Is it normal that I need password to see some photos form the gallery?


----------



## Gnomey (Dec 29, 2011)

I don't get that. Just try using your forum password and see what happens.


----------



## T Bolt (Dec 29, 2011)

I've seen that a few times too and the forum password doesn't work


----------



## marshall (Dec 29, 2011)

I've tried forum password and it didn't work.


----------



## fubar57 (Dec 29, 2011)

Thank gawd...I though it was just me....trying to keep me out of the good stuff


----------



## Gnomey (Dec 29, 2011)

Which album is it on? I can get into all of them without seeing any request for passwords.


----------



## marshall (Dec 29, 2011)

I don't remember exactly what photo that was (some P-40) but I think you can check the link in the address bar in the screenshot I've posted above.


----------



## Wurger (Dec 29, 2011)

It is possible that the poster might have set password for his gallery. As a result not all can see it.


----------



## fubar57 (Dec 29, 2011)

I saw 2 today but just thought it was normal....gallery between friends.

Geo


----------



## vikingBerserker (Dec 29, 2011)

Wow, I had no idea.


----------



## T Bolt (Dec 29, 2011)

I haven't seen if for a couple of weeks. I'll make a note of it next time it happens.


----------



## marshall (Dec 30, 2011)

Wurger said:


> It is possible that the poster might have set password for his gallery. As a result not all can see it.
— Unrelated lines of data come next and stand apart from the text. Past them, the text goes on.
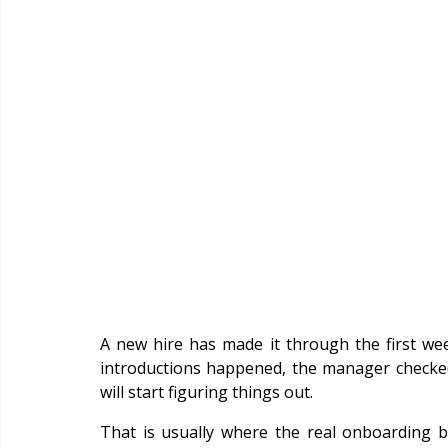
A new hire has made it through the first wee
introductions happened, the manager checked
will start figuring things out.
That is usually where the real onboarding 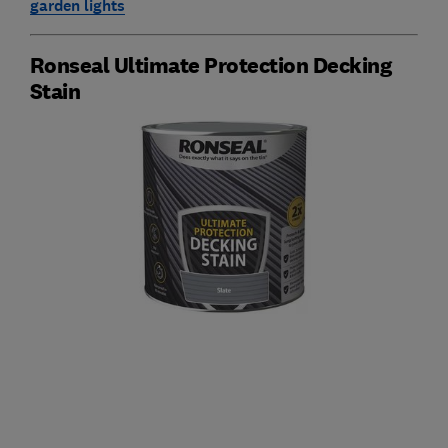
garden lights
Ronseal Ultimate Protection Decking
Stain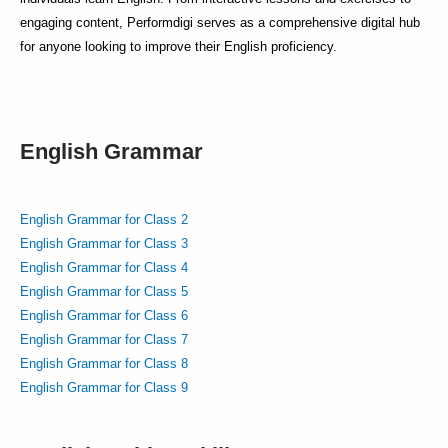
engaging content, Performdigi serves as a comprehensive digital hub
for anyone looking to improve their English proficiency.
English Grammar
English Grammar for Class 2
English Grammar for Class 3
English Grammar for Class 4
English Grammar for Class 5
English Grammar for Class 6
English Grammar for Class 7
English Grammar for Class 8
English Grammar for Class 9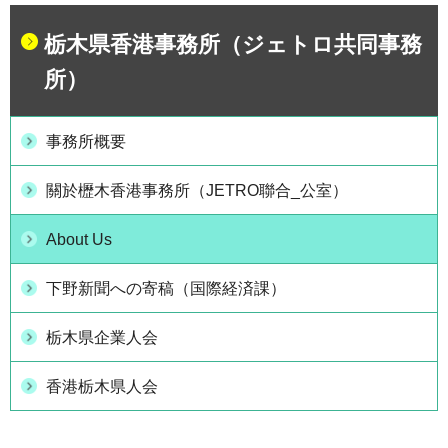
栃木県香港事務所（ジェトロ共同事務
所）
事務所概要
關於櫪木香港事務所（JETRO聯合_公室）
About Us
下野新聞への寄稿（国際経済課）
栃木県企業人会
香港栃木県人会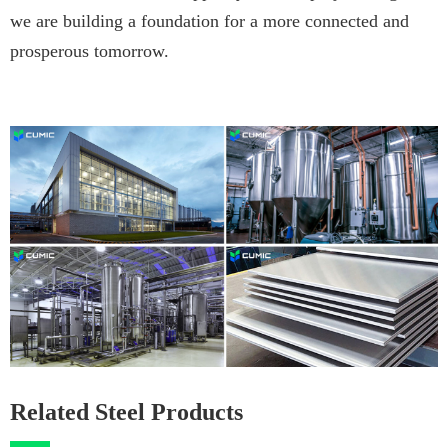
we are building a foundation for a more connected and
prosperous tomorrow.
Related Steel Products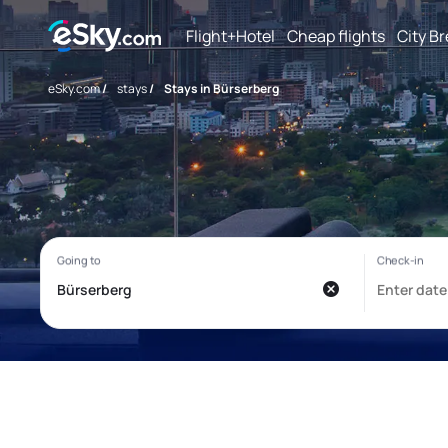
Flight+Hotel
Cheap flights
City B
eSky.com
/
stays
/
Stays in Bürserberg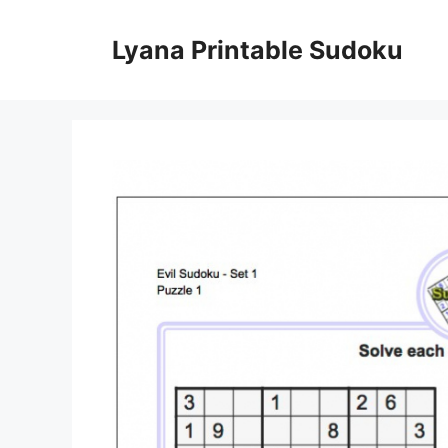
Skip
to
Lyana Printable Sudoku
content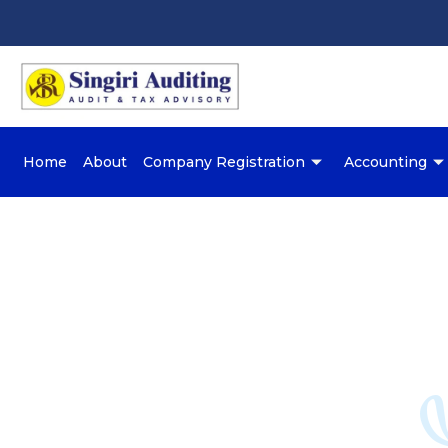
Home
About
Company Registration
Accounting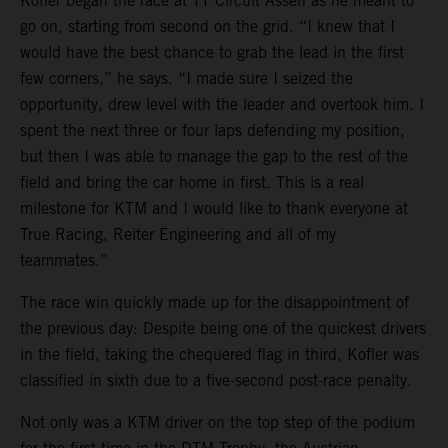
Kofler began the race at TT Circuit Assen as he meant to
go on, starting from second on the grid. “I knew that I
would have the best chance to grab the lead in the first
few corners,” he says. “I made sure I seized the
opportunity, drew level with the leader and overtook him. I
spent the next three or four laps defending my position,
but then I was able to manage the gap to the rest of the
field and bring the car home in first. This is a real
milestone for KTM and I would like to thank everyone at
True Racing, Reiter Engineering and all of my
teammates.”
The race win quickly made up for the disappointment of
the previous day: Despite being one of the quickest drivers
in the field, taking the chequered flag in third, Kofler was
classified in sixth due to a five-second post-race penalty.
Not only was a KTM driver on the top step of the podium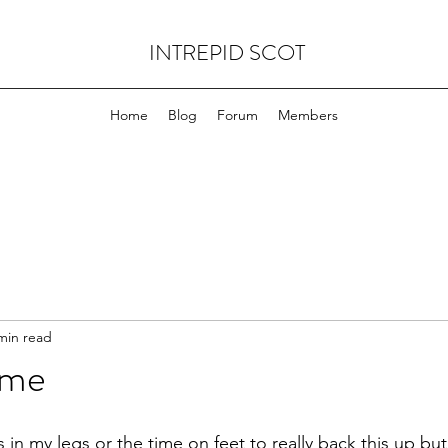
INTREPID SCOT
Home
Blog
Forum
Members
min read
ame
s in my legs or the time on feet to really back this up bu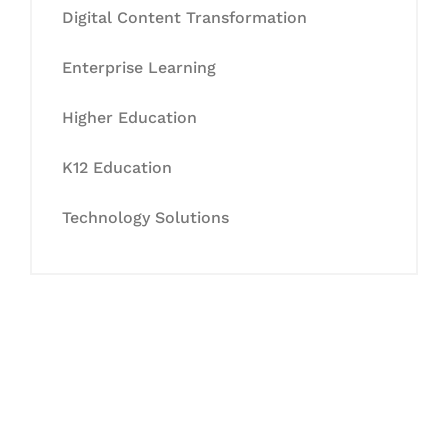
Digital Content Transformation
Enterprise Learning
Higher Education
K12 Education
Technology Solutions
Let's Collaborate &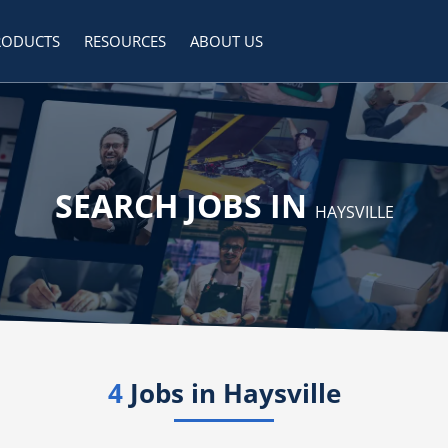
RODUCTS
RESOURCES
ABOUT US
SEARCH JOBS IN
HAYSVILLE
4
Jobs in
Haysville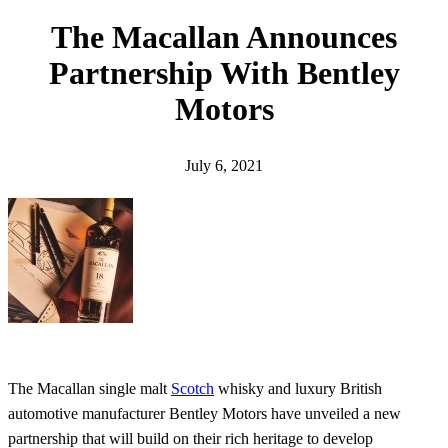
h
The Macallan Announces
Partnership With Bentley
Motors
July 6, 2021
The Macallan single malt
Scotch
whisky and luxury British
automotive manufacturer Bentley Motors have unveiled a new
partnership that will build on their rich heritage to develop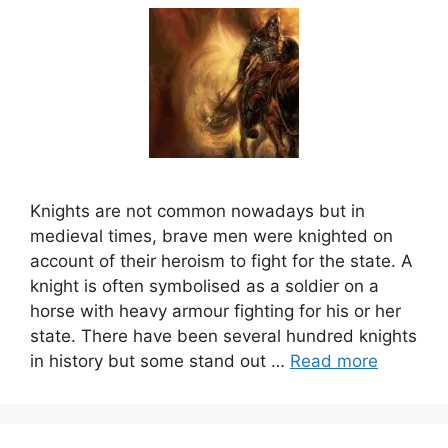
Knights are not common nowadays but in
medieval times, brave men were knighted on
account of their heroism to fight for the state. A
knight is often symbolised as a soldier on a
horse with heavy armour fighting for his or her
state. There have been several hundred knights
in history but some stand out …
Read more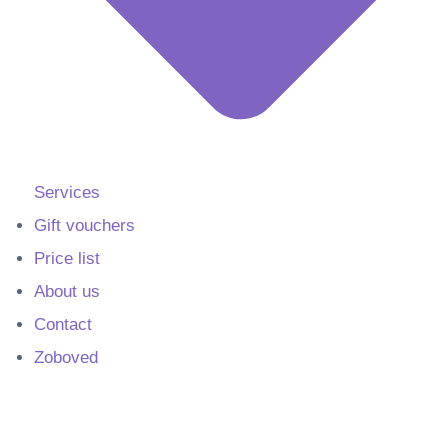
Services
Gift vouchers
Price list
About us
Contact
Zoboved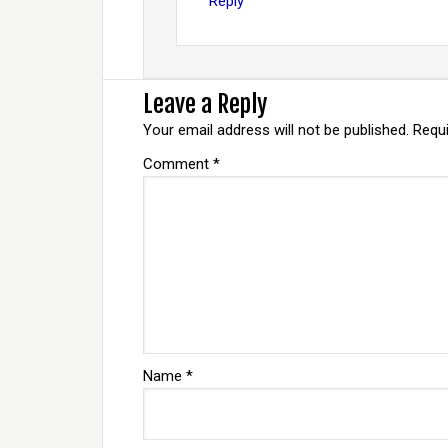
Reply
Leave a Reply
Your email address will not be published.
Requi
Comment
*
Name
*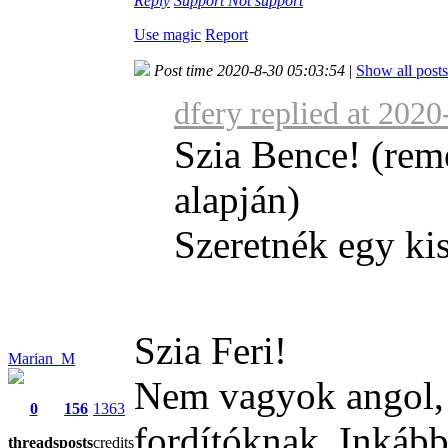
Reply
Support
Not support
Use magic
Report
Post time 2020-8-30 05:03:54
|
Show all posts
dfery replied at 202
Szia Bence! (rem
alapján)
Szeretnék egy kis
Szia Feri!
Marian_M
Nem vagyok angol, é
0
156
1363
fordítóknak. Inkább
threads
posts
credits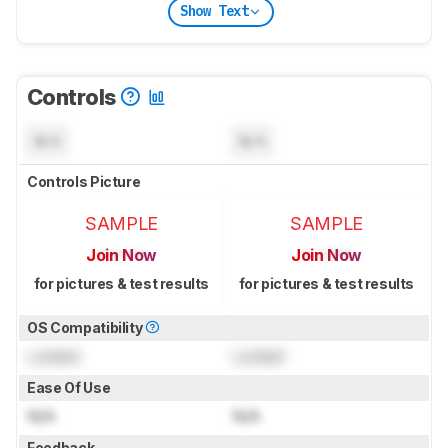
Show Text
Controls
N/A
N/A
Controls Picture
SAMPLE
SAMPLE
Join Now
Join Now
for pictures & test results
for pictures & test results
OS Compatibility
Locked
Locked
Ease Of Use
N/A
N/A
Feedback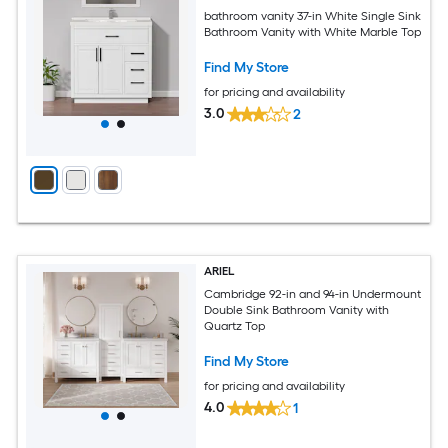
bathroom vanity 37-in White Single Sink
Bathroom Vanity with White Marble Top
Find My Store
for pricing and availability
3.0
2
ARIEL
Cambridge 92-in and 94-in Undermount
Double Sink Bathroom Vanity with
Quartz Top
Find My Store
for pricing and availability
4.0
1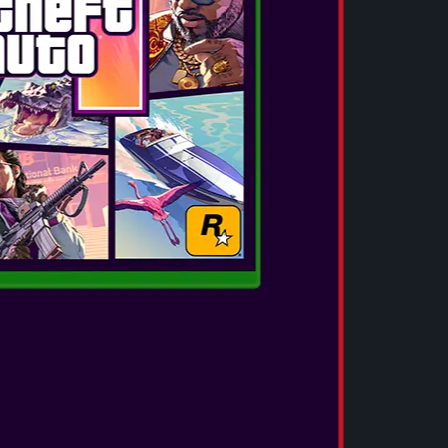
deliver a full, rich and clear audio experience
with deep bass, smooth mids and crystal-
clear highs. Enjoy a premium sound
experience with V5.3 Bluetooth® techon...
SEE MORE
OTL - HELLO KITTY SLIDE TWS
EARPHONES
These small, lightweight TWS earphones
deliver a full, rich and clear audio experience
with deep bass, smooth mids and crystal-
clear highs. Enjoy a premium sound
experience with V5.3 Bluetooth® techon...
SEE MORE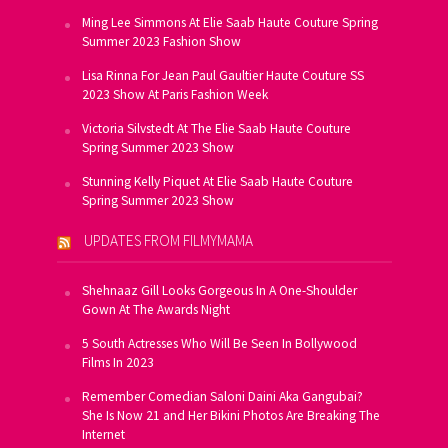
Ming Lee Simmons At Elie Saab Haute Couture Spring
Summer 2023 Fashion Show
Lisa Rinna For Jean Paul Gaultier Haute Couture SS
2023 Show At Paris Fashion Week
Victoria Silvstedt At The Elie Saab Haute Couture
Spring Summer 2023 Show
Stunning Kelly Piquet At Elie Saab Haute Couture
Spring Summer 2023 Show
UPDATES FROM FILMYMAMA
Shehnaaz Gill Looks Gorgeous In A One-Shoulder
Gown At The Awards Night
5 South Actresses Who Will Be Seen In Bollywood
Films In 2023
Remember Comedian Saloni Daini Aka Gangubai?
She Is Now 21 and Her Bikini Photos Are Breaking The
Internet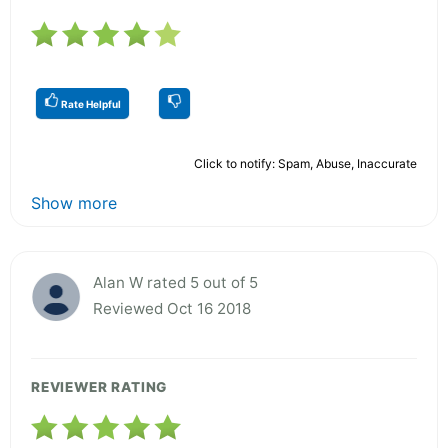
Rate Helpful
Click to notify: Spam, Abuse, Inaccurate
Show more
Alan W rated 5 out of 5
Reviewed Oct 16 2018
REVIEWER RATING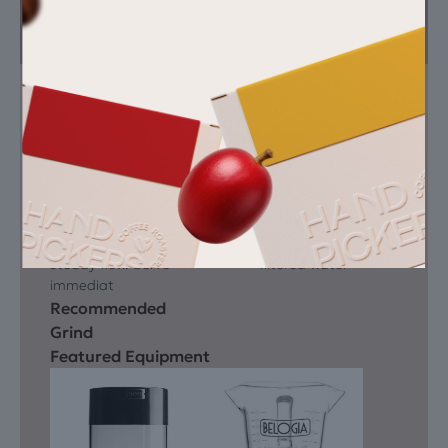
Instructions
You need
Dose 18 – 19 g and
Espresso machine
tamp evenly. Extract
grinder
at 93 °C for 25 – 28
tamper
seconds to yield 60
scale
ml. Look for a deep
fresh roasted dark
hazelnut crema and
sparrow
steady flow. Serve
filtered water
immediat
Recommended
Grind
Featured Equipment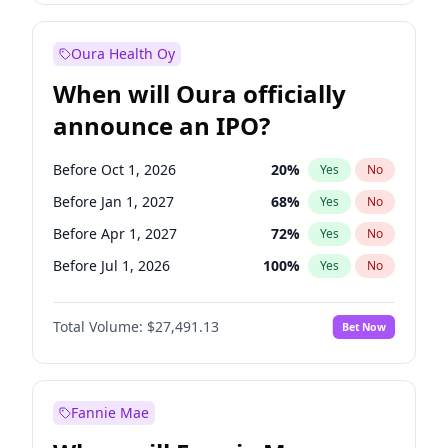
Before Jan 1, 2028
35
%
Yes
No
Oura Health Oy
When will Oura officially
announce an IPO?
Before Oct 1, 2026
20
%
Yes
No
Before Jan 1, 2027
68
%
Yes
No
Before Apr 1, 2027
72
%
Yes
No
Before Jul 1, 2026
100
%
Yes
No
Before Jul 1, 2027
81
%
Yes
No
Total Volume:
$27,491.13
Bet Now
Before Oct 1, 2027
88
%
Yes
No
Before Jan 1, 2028
94
%
Yes
No
Fannie Mae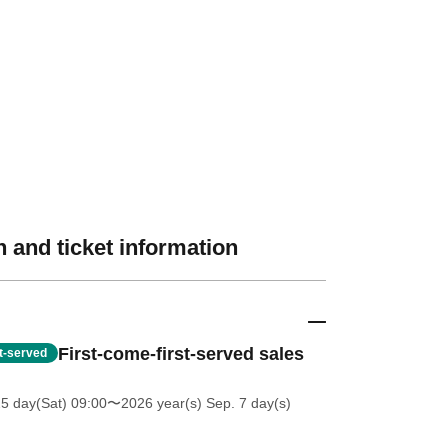
 and ticket information
First-come-first-served sales
st-served
25 day(Sat) 09:00
〜2026 year(s) Sep. 7 day(s)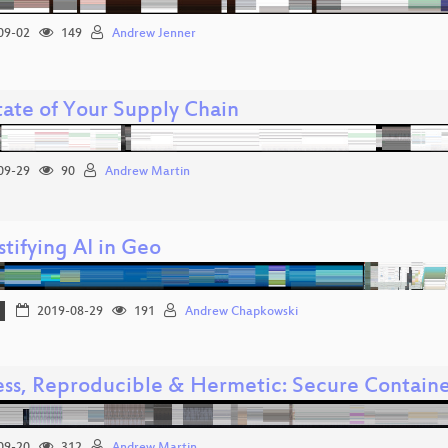
09-02
149
Andrew Jenner
tate of Your Supply Chain
09-29
90
Andrew Martin
tifying AI in Geo
2019-08-29
191
Andrew Chapkowski
ess, Reproducible & Hermetic: Secure Contai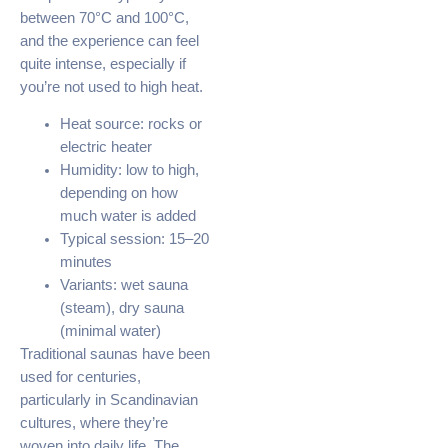
between 70°C and 100°C,
and the experience can feel
quite intense, especially if
you’re not used to high heat.
Heat source: rocks or
electric heater
Humidity: low to high,
depending on how
much water is added
Typical session: 15–20
minutes
Variants: wet sauna
(steam), dry sauna
(minimal water)
Traditional saunas have been
used for centuries,
particularly in Scandinavian
cultures, where they’re
woven into daily life. The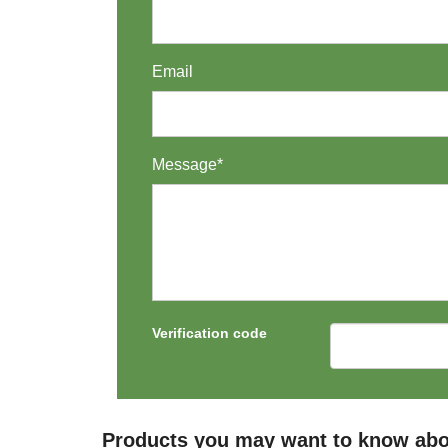
Email
Message*
Verification code
Products you may want to know abo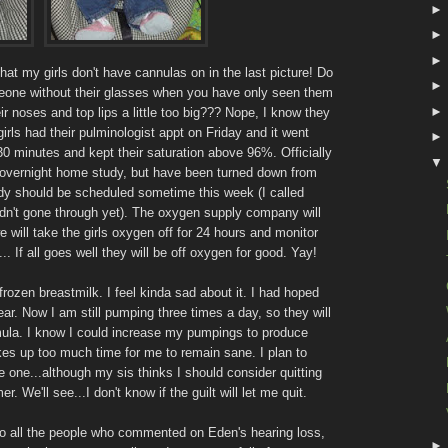
hat my girls don't have cannulas on in the last picture! Do
someone without their glasses when you have only seen them
r noses and top lips a little too big??? Nope, I know they
girls had their pulminologist appt on Friday and it went
 30 minutes and kept their saturation above 96%. Officially
an overnight home study, but have been turned down from
 study should be scheduled sometime this week (I called
adn't gone through yet). The oxygen supply company will
 will take the girls oxygen off for 24 hours and monitor
.. If all goes well they will be off oxygen for good. Yay!
 frozen breastmilk. I feel kinda sad about it. I had hoped
ear. Now I am still pumping three times a day, so they will
rmula. I know I could increase my pumpings to produce
takes up too much time for me to remain sane. I plan to
 one...although my sis thinks I should consider quitting
We'll see...I don't know if the guilt will let me quit.
 to all the people who commented on Eden's hearing loss,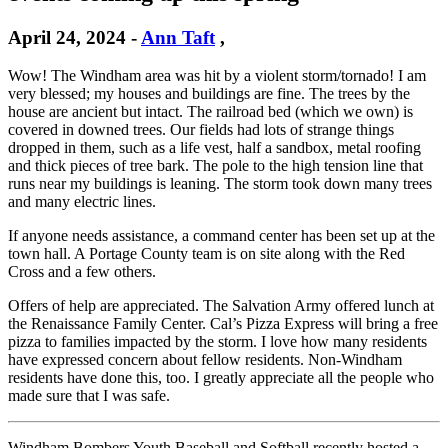
April 24, 2024
-
Ann Taft
,
Wow! The Windham area was hit by a violent storm/tornado! I am
very blessed; my houses and buildings are fine. The trees by the
house are ancient but intact. The railroad bed (which we own) is
covered in downed trees. Our fields had lots of strange things
dropped in them, such as a life vest, half a sandbox, metal roofing
and thick pieces of tree bark. The pole to the high tension line that
runs near my buildings is leaning. The storm took down many trees
and many electric lines.
If anyone needs assistance, a command center has been set up at the
town hall. A Portage County team is on site along with the Red
Cross and a few others.
Offers of help are appreciated. The Salvation Army offered lunch at
the Renaissance Family Center. Cal’s Pizza Express will bring a free
pizza to families impacted by the storm. I love how many residents
have expressed concern about fellow residents. Non-Windham
residents have done this, too. I greatly appreciate all the people who
made sure that I was safe.
Windham Bombers Youth Baseball and Softball recently hosted a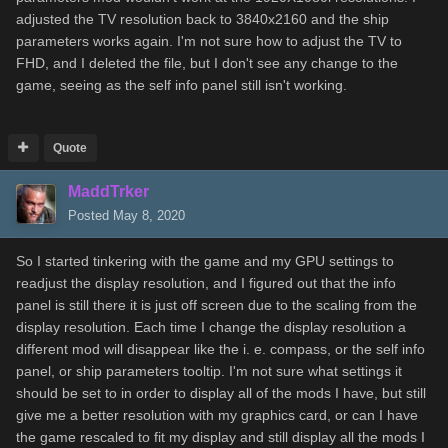
adjusted the TV resolution back to 3840x2160 and the ship
parameters works again. I'm not sure how to adjust the TV to
FHD, and I deleted the file, but I don't see any change to the
game, seeing as the self info panel still isn't working.
Quote
MaddTrker
Posted
May 8, 2020
So I started tinkering with the game and my GPU settings to
readjust the display resolution, and I figured out that the info
panel is still there it is just off screen due to the scaling from the
display resolution. Each time I change the display resolution a
different mod will disappear like the i. e. compass, or the self info
panel, or ship parameters tooltip. I'm not sure what settings it
should be set to in order to display all of the mods I have, but still
give me a better resolution with my graphics card, or can I have
the game rescaled to fit my display and still display all the mods I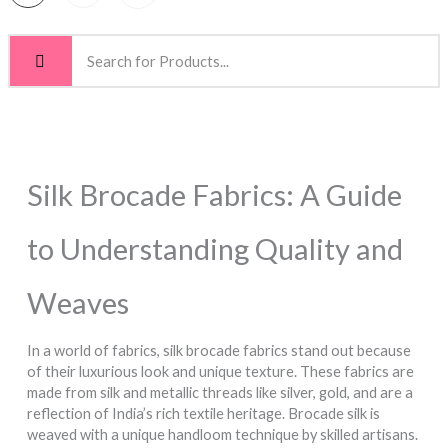
Silk Brocade Fabrics: A Guide
to Understanding Quality and
Weaves
In a world of fabrics, silk brocade fabrics stand out because
of their luxurious look and unique texture. These fabrics are
made from silk and metallic threads like silver, gold, and are a
reflection of India’s rich textile heritage. Brocade silk is
weaved with a unique handloom technique by skilled artisans.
Didn't know it's possible.

Thanks for the answers, guys.


----------



## Gnomey (Dec 30, 2011)

That could be the reason if it is for members galleries. This issue shouldn't happen in the main galleries though.


----------



## Wurger (Dec 30, 2011)

I'm not sure if it has the Member's Gallery status but it might be the one titled RAAF Kittyhawk posted by ianmoe.


----------



## fubar57 (Dec 30, 2011)

Wojtek. Just saw RAAF Kittyhawks by ozhawk40(?) requires a password. I think that was one of the ones I saw yesterday. Like I said yesterday, might be a between friends thing,no problems for me.

Geo
Add Duxford spitfire byVulcanDK(Hey...I can't walk yet and I'm bored )


----------



## Njaco (Dec 30, 2011)

Give me $5 per pic and I'll give you the password!


----------



## vikingBerserker (Dec 30, 2011)




----------



## T Bolt (Feb 13, 2012)

I found another one that wouldn't let me in. Here's a link to it
Password Required - Warbird Photo Album


----------